* [Data extracts]:
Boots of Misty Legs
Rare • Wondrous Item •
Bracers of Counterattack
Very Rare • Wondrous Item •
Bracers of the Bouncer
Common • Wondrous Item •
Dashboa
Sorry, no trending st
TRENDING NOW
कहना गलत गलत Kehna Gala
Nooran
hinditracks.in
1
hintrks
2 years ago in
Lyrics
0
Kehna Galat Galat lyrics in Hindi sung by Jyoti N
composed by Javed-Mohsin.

---

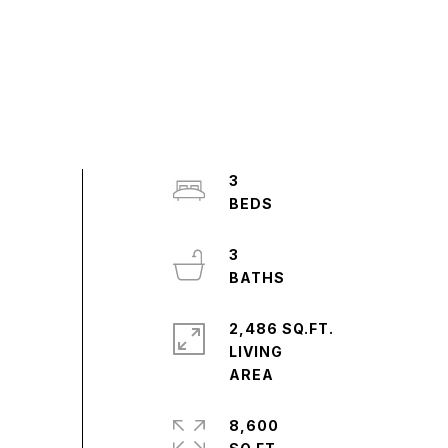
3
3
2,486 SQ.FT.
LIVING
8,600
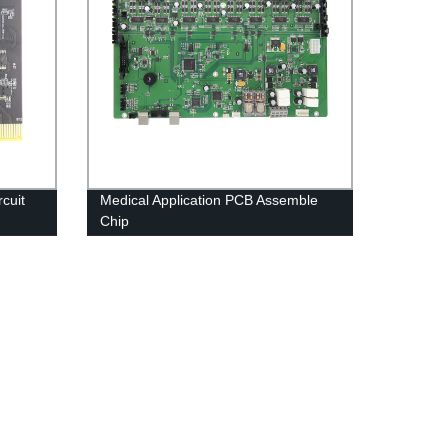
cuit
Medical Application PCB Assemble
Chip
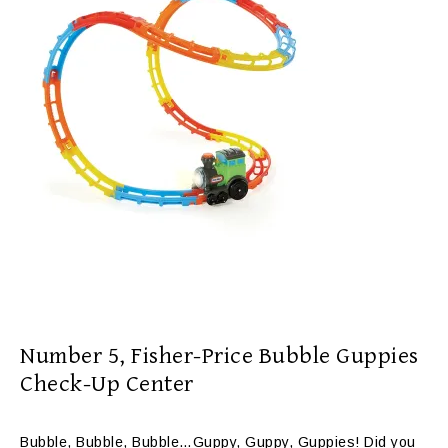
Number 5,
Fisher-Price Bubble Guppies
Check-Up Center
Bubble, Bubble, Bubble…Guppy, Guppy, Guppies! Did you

* [The task]: Your reply should hold every line from the data that contains "Kehna", copied in full.

* [Answer section]:
कहना गलत गलत Kehna Gala
Kehna Galat Galat lyrics in Hindi sung by Jyoti N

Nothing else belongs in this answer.